(1ª Parte)
O país, sob qualquer ângulo que o considerarmos, é contaminado por uma espantosa falta de ética. O bem é só bom quando é um bem para mim e para os outros; não é um valor buscado e vivido por si mesmo; mas o que predomina é a esperteza, o dar-se bem, o ser espertinho, o jeitinho e a lei de Gerson.
Os vários escândalos que se deram a conhecer, revelam um falta de consciência ética alarmante. Diria, sem exagero, que o corpo social brasileiro está de tal maneira putrefato que onde quer que aconteça algum pequeno arranhão já mostra sua purulência.
A falta de ética se revela nas mínimas coisas, desde as mentirinhas ditas em casa aos pais, a cola na escola ou nos concursos, o subordo de agentes da polícia rodoviária quando alguém é surpreendido numa infração de trânsito, desviar dinheiros públicos, beneficiar-se de cargos, enganar nos preços, em jogar lixo na calçada e até em fazer pipi na rua.
Essa falta generalizada de ética deita raízes em nossa pré-história.É uma consequência perversa do que foi a colonização. Ela impôs ao colonizado a submissão, a total dependência à vontade do outro e a renúncia a ter a sua própria vida. Estava entregue ao arbítrio do invasor. Para escapar da punição, se obrigava a mentir, a esconder intenções e a fingir. Isso levava a uma corrupção da mente. A ética da submissão e do medo leva fatalmente a uma ruptura com a ética (cf. J. Le Goff, O medo no Ocidente), quer dizer, começa a faltar com a verdade, a nunca poder ser transparente e, quando pode, prejudica seu opressor. O colonizado se obrigou, como forma de sobrevivência, a mentir e a encontrar um “jeitinho” de burlar a vontade do senhor. A Casa Grande e a Senzala são um nicho, produtor de falta de ética: pela relação desigual de senhor e de escravo. O ethos do senhor é profundamente anti-ético: ele pode dispor do outro como quiser pois é apenas uma “peça” como se dizia, a todo momento estava pronto a abusar sexualmente das escravas e a vender seus filhos pequenos para que não tivessem apego a eles. Nada de mais cruel, anti-ético e perverso do que a destruição dos laços de mãe e filhos.
Esse tipo de ética desumana criou hábitos e práticas que, de uma forma ou de outra, continuam,no inconsciente coletivo de nossa sociedade.
A abolição da escravatura ocasionou uma maldade ética imperdoável: alforiaram-se os escravos, mas sem fornecer-lhes um pedacinho de terra, uma casinha e um instrumento de trabalho.
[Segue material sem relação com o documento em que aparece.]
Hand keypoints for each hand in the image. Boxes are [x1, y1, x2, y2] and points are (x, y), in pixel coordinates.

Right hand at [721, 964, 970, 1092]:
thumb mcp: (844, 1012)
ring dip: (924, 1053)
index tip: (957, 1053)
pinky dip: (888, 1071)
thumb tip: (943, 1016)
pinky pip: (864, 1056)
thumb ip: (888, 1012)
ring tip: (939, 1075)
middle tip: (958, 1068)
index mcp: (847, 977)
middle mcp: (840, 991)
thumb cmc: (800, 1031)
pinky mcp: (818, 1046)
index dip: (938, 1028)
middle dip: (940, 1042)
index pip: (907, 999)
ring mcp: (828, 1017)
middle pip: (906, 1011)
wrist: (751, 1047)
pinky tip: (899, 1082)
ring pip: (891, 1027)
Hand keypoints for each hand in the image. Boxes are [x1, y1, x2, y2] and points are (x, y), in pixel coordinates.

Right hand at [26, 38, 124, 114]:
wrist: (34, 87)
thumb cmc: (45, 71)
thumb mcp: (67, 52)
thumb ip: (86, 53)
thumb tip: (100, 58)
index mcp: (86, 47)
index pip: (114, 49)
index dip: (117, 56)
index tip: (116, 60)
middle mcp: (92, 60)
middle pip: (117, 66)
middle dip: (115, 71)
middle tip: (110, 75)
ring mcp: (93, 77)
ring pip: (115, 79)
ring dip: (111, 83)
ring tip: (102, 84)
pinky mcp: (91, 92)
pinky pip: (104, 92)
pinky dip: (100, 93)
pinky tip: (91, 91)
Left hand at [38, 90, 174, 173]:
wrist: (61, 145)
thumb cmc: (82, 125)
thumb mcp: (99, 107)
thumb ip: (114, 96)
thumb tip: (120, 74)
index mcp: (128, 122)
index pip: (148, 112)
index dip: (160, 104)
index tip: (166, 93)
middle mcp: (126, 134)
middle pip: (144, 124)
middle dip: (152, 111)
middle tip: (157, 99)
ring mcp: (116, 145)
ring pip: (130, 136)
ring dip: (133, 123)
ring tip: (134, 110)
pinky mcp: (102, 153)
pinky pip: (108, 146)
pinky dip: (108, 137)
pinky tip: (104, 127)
Foram lançados diretamente na favela. E hoje por causa de sua cor e pobreza são discriminados, humilhados e as primeiras vítimas da violência policial e social.
A situação, em sua estrutura, não mudou com a República. Os antigos senhores coloniais foram substituídos pelos coronéis e senhores de grandes fazendas e capitães da indústria. Aí as pessoas eram ultra-exploradas e feitas totalmente dependentes. Os comportamentos não eram éticos no sentido do respeito mínimo às pessoas e à garantia de seus direitos básicos. A relação era de medo e de uso de violência ou repressão. Foram feitos carvão para a produção como costumava dizer Darcy Ribeiro.